In Alberta, athletes that receive Sport Canada carding can also apply to receive Podium Alberta, another grant supporting Alberta’s high performance athletes, to encourage athletes to stay and train in Alberta, enabling a high pursuit of excellence in this province. The maximum to receive is $6000.
Then there are personal sponsors. I’ve had some wonderful and loyal sponsors over the years that have helped and supported me through my career. Some were financial, and others equipment suppliers. These are key for any high performance athlete. In biathlon, we have a lot of equipment – skis, poles, boots, rifles are the basics. But we also need dryland and training equipment – running shoes, road bike, mountain bike, skate rollerskis, classic rollerskis, ammunition, helmet… to list a main items! I’ve been fortunate to be an Atomic athlete since I was in my last year as a junior, and a Leki (poles) athlete since 2006.

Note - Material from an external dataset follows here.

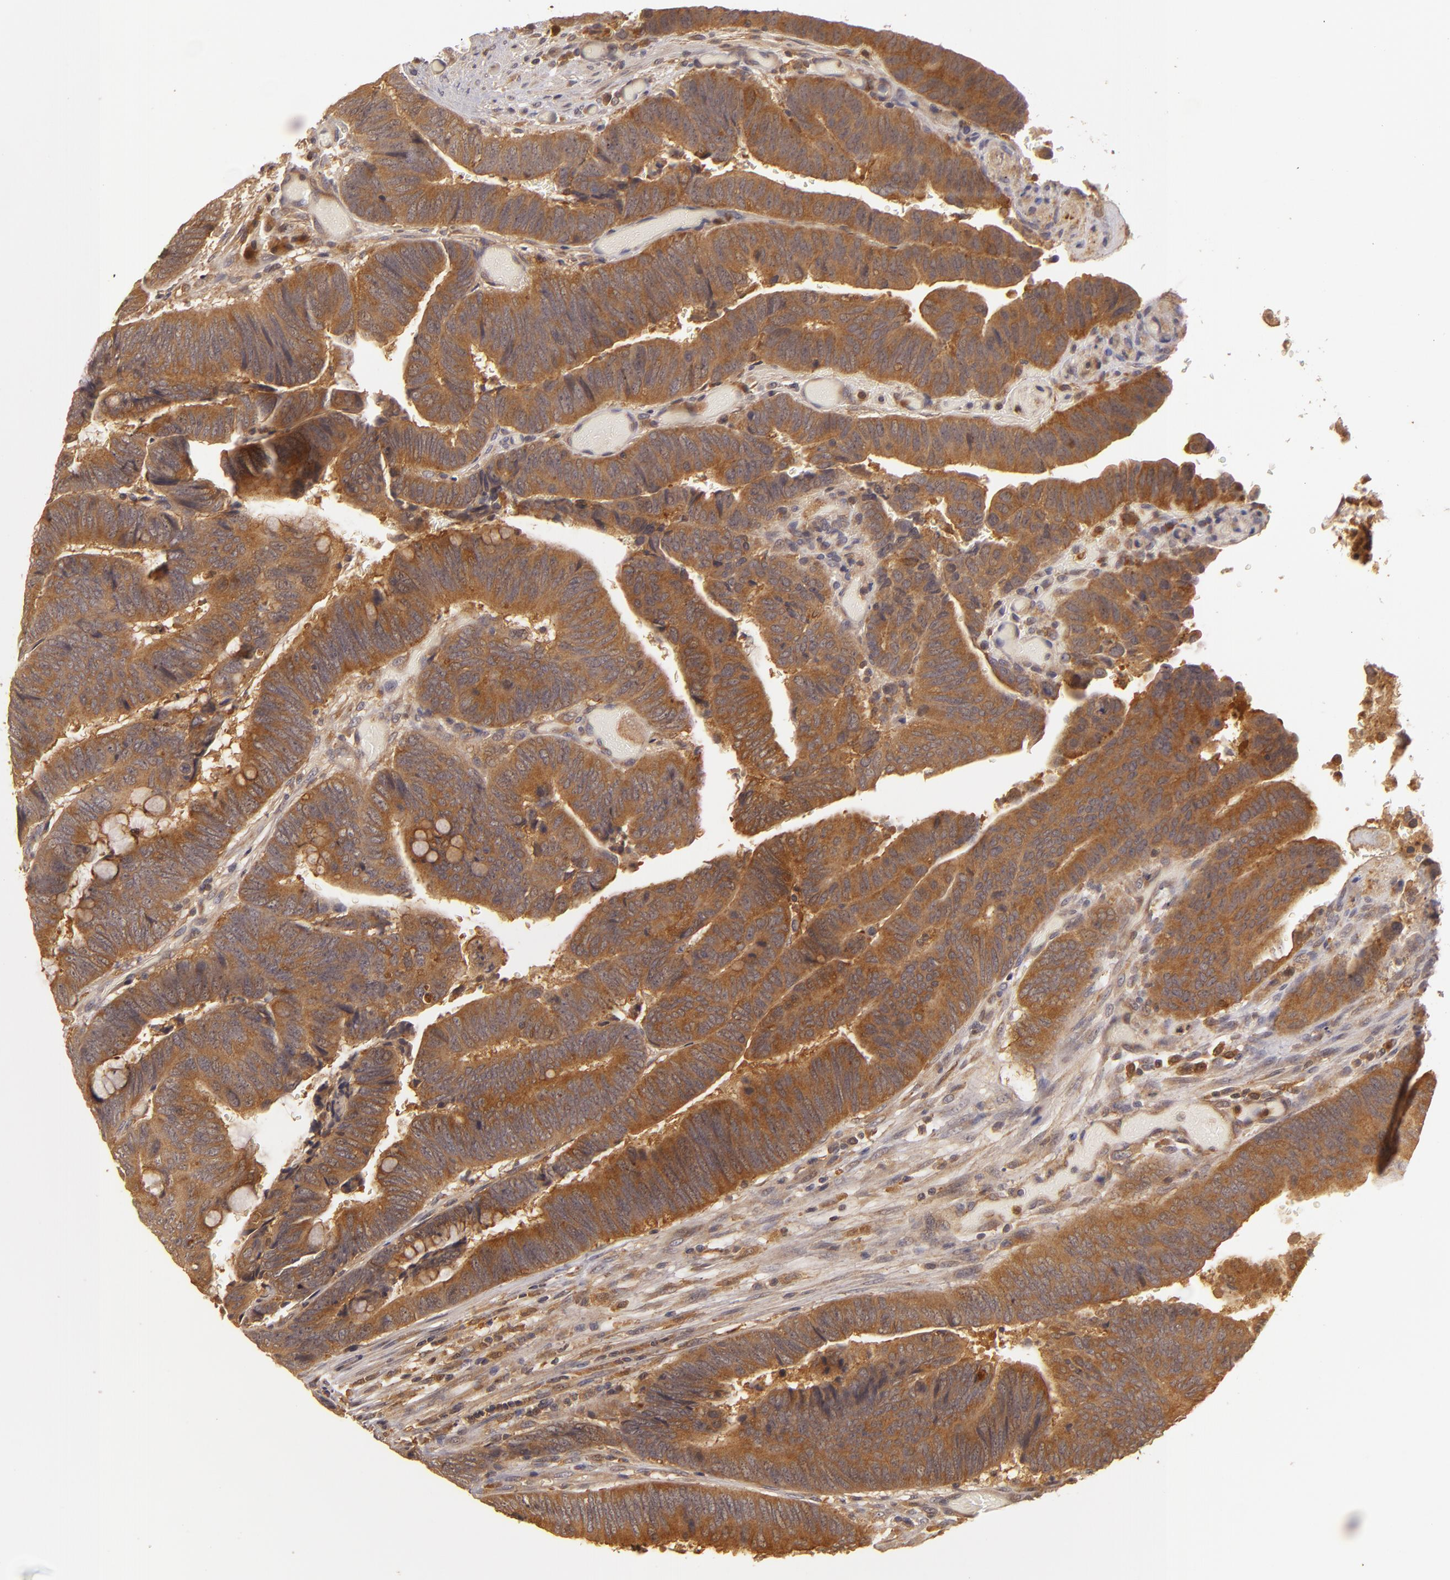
{"staining": {"intensity": "strong", "quantity": ">75%", "location": "cytoplasmic/membranous"}, "tissue": "colorectal cancer", "cell_type": "Tumor cells", "image_type": "cancer", "snomed": [{"axis": "morphology", "description": "Normal tissue, NOS"}, {"axis": "morphology", "description": "Adenocarcinoma, NOS"}, {"axis": "topography", "description": "Rectum"}], "caption": "Adenocarcinoma (colorectal) tissue exhibits strong cytoplasmic/membranous positivity in about >75% of tumor cells, visualized by immunohistochemistry.", "gene": "PRKCD", "patient": {"sex": "male", "age": 92}}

Where was I? Back to the top: In the summer, after seeing how successful Pursu.it was for numerous athletes, I decided to launch my own campaign and offset all the costs that had accumulated with this training year – team fees, World Cup fees this coming season, training camps, equipment costs, and various sport therapy that is absolutely necessary when training full time (chiro, physio, massage, psychology etc). Oh and I’m a garburator (I’ve been told) so healthy food costs add up quick! As a high performance athlete, finding the time and energy to hold a job outside of training can be very demanding on an athlete’s energy. My normal day consists of training from 8:30-12, and again from 3:30-6. Between those times I need to eat, to nap (yes any top performing athlete will tell you sleep is incredibly important to them for recovery and performance), and some days my body needs a tune up from physiotherapy, massage, or chiro. And I also need to fit in time for psychology because the mental game is just as important as the physical!
Although it took some time, energy, and talents I didn’t have (video making!), I was ecstatic with the process and the end result. Not only did I just reach and exceed my targeted financial goal, putting everything together re-ignited my passion for why I do biathlon, why I have my goals and dreams, why I’ve worked this hard everyday for the last 13 years and why I will be representing Canada at my 3rd Olympics this February. Furthermore, it helped me connect with a community of family, friends, and strangers creating a platform of vibrancy, enthusiasm, and a sense of accountability for me as I approach on my final preparations to the Sochi Olympics. Knowing that someone believes in you and is behind you 100% is motivating, inspiring and calming!
A million thanks to those that have helped me today and in the last 13 years!